Very pleased to meet you, NICOLA: understanding ageing in Northern Ireland
Dr Paula Devine looks at the key findings from the Northern Ireland Cohort for the Longitudinal Study of Ageing (NICOLA), which is based in the Centre for Public Health in Queen’s.
Monday 27 November 2017 marked a new beginning for gerontology in Northern Ireland, with the launch of key findings from Wave 1 of the Northern Ireland Cohort for the Longitudinal Study of Ageing – aka NICOLA.
NICOLA joins a global network of longitudinal cohort studies, including the Irish Longitudinal Study on Ageing (TILDA) and English Longitudinal Study of Ageing (ELSA), the Survey of Health, Retirement in Ageing in Europe (SHARE) and the Health and Retirement Study (HRS) in the United States. As NICOLA’s strapline suggests, such studies are vital in understanding today for a healthier tomorrow.
There are three main reasons why this is an exciting event.
Firstly, Northern Ireland has a unique social, political and cultural history. Thus, the experiences of ageing here will not be the same as elsewhere. Secondly, the large sample size – 8,309 people aged 50 years or over – provides the ability to represent the diversity of older people living here. Amazingly, the survey involved 1 in 70 people within this age group in Northern Ireland. Thirdly, the longitudinal design means that we have the opportunity to explore the lives of this particular cohort as they age.
The findings indicate the contribution that older people are making in terms of providing care for family, friends and grandchildren, as well as patterns of participation in voluntary, religious and leisure activities.
We know that loneliness is a major public health (and welfare) issue and its effects on the health of older people are as large as the effects of many biological risk factors such as high blood pressure or cholesterol. 18% of NICOLA respondents say that they do not have any close friends, and this is higher for men than women.
NICOLA findings also confirm what we already know about health inequalities in our society. All measures of self-reported health showed a clear socio-economic status gradient: in general, the excess poor health between the most and least affluent areas was around 50%. The health of participants living in the most rural areas was better than those in the most urban or intermediate areas. On all measures of self-reported health, married or co-habiting participants reported the best health.

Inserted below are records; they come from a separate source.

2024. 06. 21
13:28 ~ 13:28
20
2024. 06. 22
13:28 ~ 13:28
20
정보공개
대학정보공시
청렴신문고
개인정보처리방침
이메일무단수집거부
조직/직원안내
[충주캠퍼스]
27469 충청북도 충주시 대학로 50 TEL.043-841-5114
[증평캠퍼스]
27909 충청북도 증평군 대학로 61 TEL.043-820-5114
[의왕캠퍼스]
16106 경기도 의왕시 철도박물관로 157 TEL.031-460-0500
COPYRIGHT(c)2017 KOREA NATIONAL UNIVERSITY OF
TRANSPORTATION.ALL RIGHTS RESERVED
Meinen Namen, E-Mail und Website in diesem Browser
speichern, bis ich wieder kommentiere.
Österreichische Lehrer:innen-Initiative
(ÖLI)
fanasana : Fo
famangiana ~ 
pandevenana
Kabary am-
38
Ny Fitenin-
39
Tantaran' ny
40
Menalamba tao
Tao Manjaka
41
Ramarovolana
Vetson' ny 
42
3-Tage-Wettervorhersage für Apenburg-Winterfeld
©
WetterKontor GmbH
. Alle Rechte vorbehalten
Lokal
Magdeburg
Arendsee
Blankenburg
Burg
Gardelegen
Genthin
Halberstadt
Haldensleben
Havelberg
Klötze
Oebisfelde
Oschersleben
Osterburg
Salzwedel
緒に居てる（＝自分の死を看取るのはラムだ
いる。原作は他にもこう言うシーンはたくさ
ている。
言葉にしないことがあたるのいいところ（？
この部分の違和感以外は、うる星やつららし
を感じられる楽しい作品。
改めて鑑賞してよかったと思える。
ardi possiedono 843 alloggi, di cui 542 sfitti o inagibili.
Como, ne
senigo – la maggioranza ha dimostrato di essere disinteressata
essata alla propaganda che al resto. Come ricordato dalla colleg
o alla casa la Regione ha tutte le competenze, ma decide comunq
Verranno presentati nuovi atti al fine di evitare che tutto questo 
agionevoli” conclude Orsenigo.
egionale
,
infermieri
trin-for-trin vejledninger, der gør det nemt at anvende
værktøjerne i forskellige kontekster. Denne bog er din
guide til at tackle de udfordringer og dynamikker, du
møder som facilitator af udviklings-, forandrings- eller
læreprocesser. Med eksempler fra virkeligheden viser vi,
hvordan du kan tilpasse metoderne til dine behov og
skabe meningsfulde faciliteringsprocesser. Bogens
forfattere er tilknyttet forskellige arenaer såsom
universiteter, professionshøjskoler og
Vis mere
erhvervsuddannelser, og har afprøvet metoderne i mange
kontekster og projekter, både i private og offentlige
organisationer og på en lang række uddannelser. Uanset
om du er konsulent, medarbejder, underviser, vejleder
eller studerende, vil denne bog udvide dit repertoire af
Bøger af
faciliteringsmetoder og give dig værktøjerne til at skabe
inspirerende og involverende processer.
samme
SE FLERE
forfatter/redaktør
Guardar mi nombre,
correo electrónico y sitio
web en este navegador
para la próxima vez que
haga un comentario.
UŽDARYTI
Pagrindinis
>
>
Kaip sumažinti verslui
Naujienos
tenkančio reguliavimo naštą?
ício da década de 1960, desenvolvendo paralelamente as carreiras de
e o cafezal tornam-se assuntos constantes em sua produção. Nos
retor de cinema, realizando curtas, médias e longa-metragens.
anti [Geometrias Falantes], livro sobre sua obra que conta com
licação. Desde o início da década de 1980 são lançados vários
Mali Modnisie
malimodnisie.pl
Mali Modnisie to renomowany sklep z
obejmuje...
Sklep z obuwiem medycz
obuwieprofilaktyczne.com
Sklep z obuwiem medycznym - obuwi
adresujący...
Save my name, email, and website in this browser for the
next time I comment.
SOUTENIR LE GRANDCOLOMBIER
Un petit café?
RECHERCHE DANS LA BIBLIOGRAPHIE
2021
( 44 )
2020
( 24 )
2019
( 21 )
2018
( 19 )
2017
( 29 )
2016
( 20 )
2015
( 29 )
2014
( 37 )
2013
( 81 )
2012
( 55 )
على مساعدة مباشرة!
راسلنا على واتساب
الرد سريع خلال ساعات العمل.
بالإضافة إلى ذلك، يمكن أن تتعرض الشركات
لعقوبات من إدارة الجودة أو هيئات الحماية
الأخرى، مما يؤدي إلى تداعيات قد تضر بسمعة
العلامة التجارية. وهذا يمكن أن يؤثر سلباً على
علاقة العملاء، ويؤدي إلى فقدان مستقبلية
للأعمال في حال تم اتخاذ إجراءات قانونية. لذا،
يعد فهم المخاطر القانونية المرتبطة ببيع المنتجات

These are preliminary findings, and involve data from the main survey interview focusing on social circumstances, health behaviours and use of health services. Nevertheless, despite being just a small subset of the entire study, these are some important results that have a bearing on government policies. Northern Ireland has an Active Ageing Strategy, which aims to ensure that Northern Ireland is an age-friendly region in which people, as they get older, are valued and supported to live actively to their fullest potential. One particular challenge for policy makers is how to reduce the inequalities that have been confirmed by the NICOLA data.
Future plans for Wave 1 include the release of key findings from the self-completion and health assessment. But for me, the real strength of NICOLA will come once Wave 1 can be linked to data from Wave 2 (which is currently in the field).